Challenges in Plane Symmetry: From Theory to Perception
F. Çengel, V. Adanova, S. Tari
TL;DR
The paper investigates the gap between mathematical plane symmetry and human perception by focusing on a single challenging Moroccan-like ornament. It combines a rigorous group-theoretic analysis (identifying the ornament's true symmetry as $cmm$ rather than the visually suggested $p6m$) with two perceptual experiments that collect similarity judgments using Kendall tau distances and visualize relationships via t-SNE. The main finding is that participants tend to favor visually salient higher-order symmetries and often misalign with the formal wallpaper-group classification, highlighting limits of purely group-theoretic approaches for perceptual symmetry.
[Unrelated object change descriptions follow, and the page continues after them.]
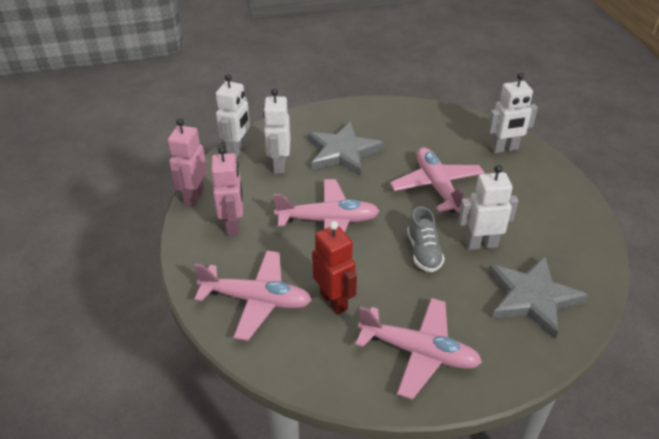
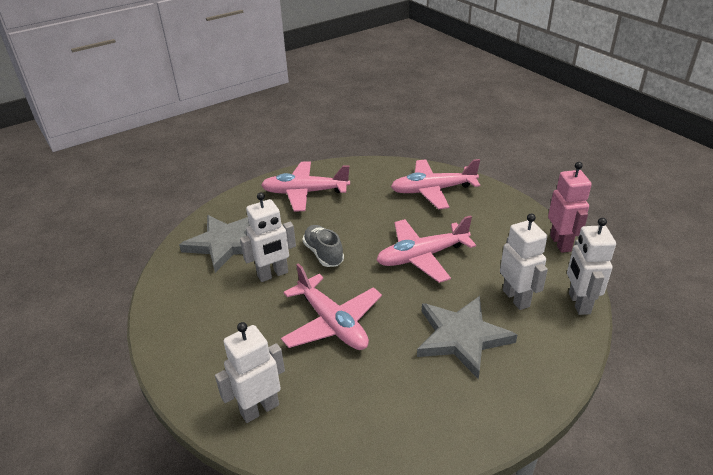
camera: 160 degrees right, 5 degrees down
(233, 225) = (499, 230): pink robot -> none
(334, 301) = (378, 203): red robot -> none

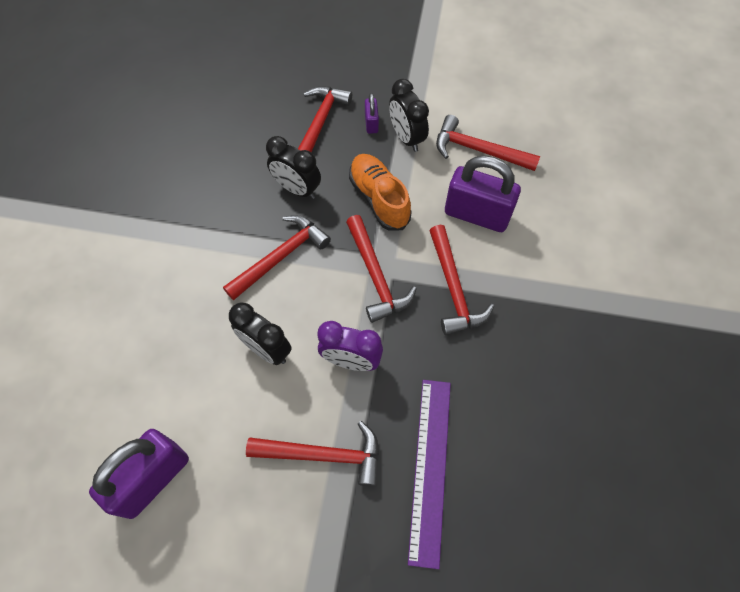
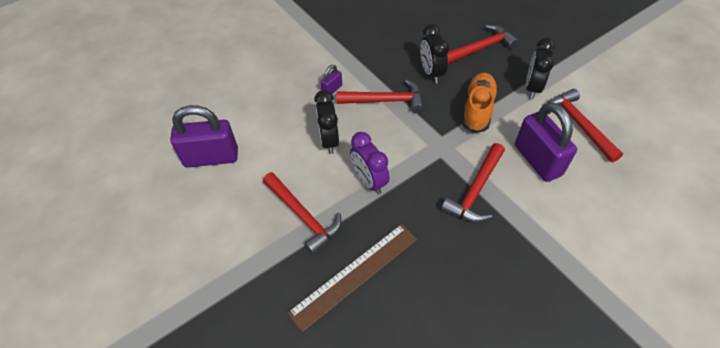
camera: 45 degrees right, 10 degrees down
(371, 123) = (515, 66): purple padlock -> purple padlock (332, 89)
(376, 276) = (431, 148): red hammer -> none
(430, 468) = (354, 274): purple ruler -> brown ruler

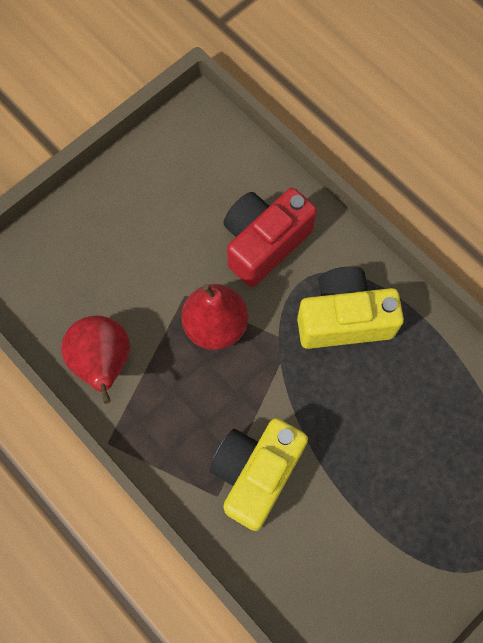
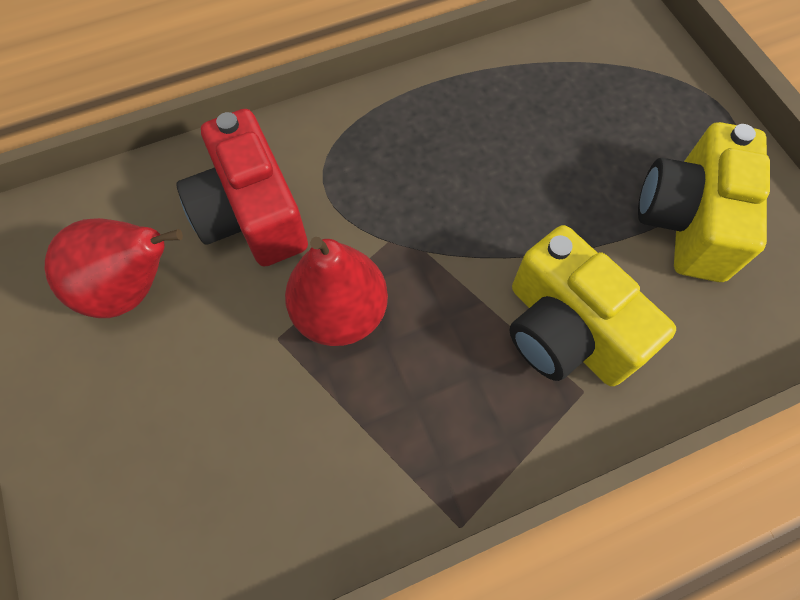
camera: 70 degrees left, 5 degrees down
(103, 363) = (331, 493): red pear -> red pear (132, 288)
(343, 319) = (396, 161): yellow camera -> yellow camera (687, 221)

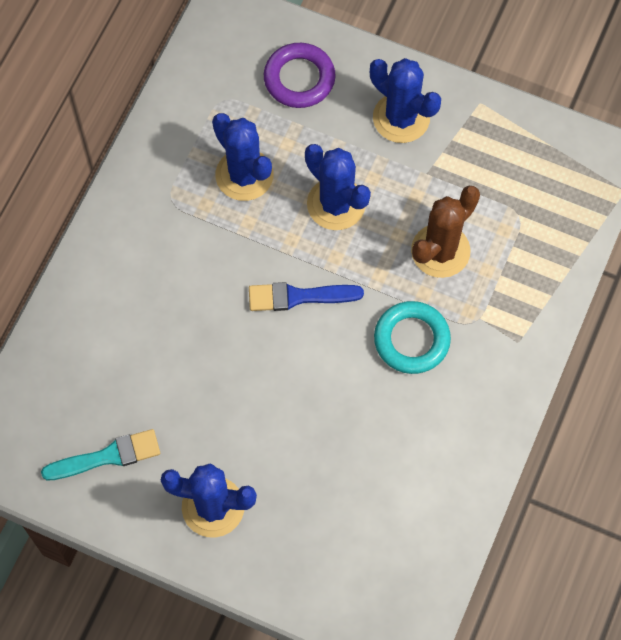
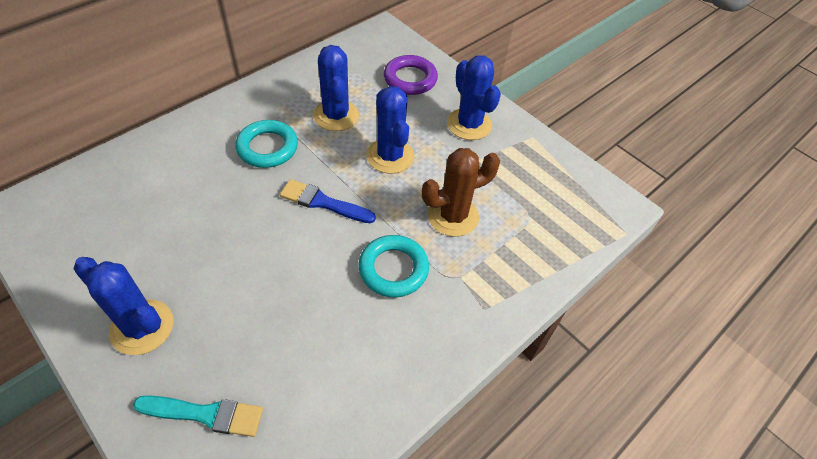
camera: 20 degrees right, 15 degrees down
(107, 456) = (95, 250): turquoise brush -> turquoise brush (206, 414)
(196, 255) = (267, 147): none -> turquoise ring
This work emphasizes the need for perceptually grounded models that account for prominence of certain motifs and the comparative evaluation people perform when assessing symmetry.
Abstract
The planar ornaments are created by repeating a base unit using a combination of four primitive geometric operations: translation, rotation, reflection, and glide reflection. According to group theory, different combinations of these four geometric operations lead to different symmetry groups. In this work, we select a single challenging ornament, and analyze it both from the theoretical point of view and perceptual point of view. We present the perceptual experiment results, where one can see that the symmetries that the participants perceived from the ornaments do not match to what the theory dictates.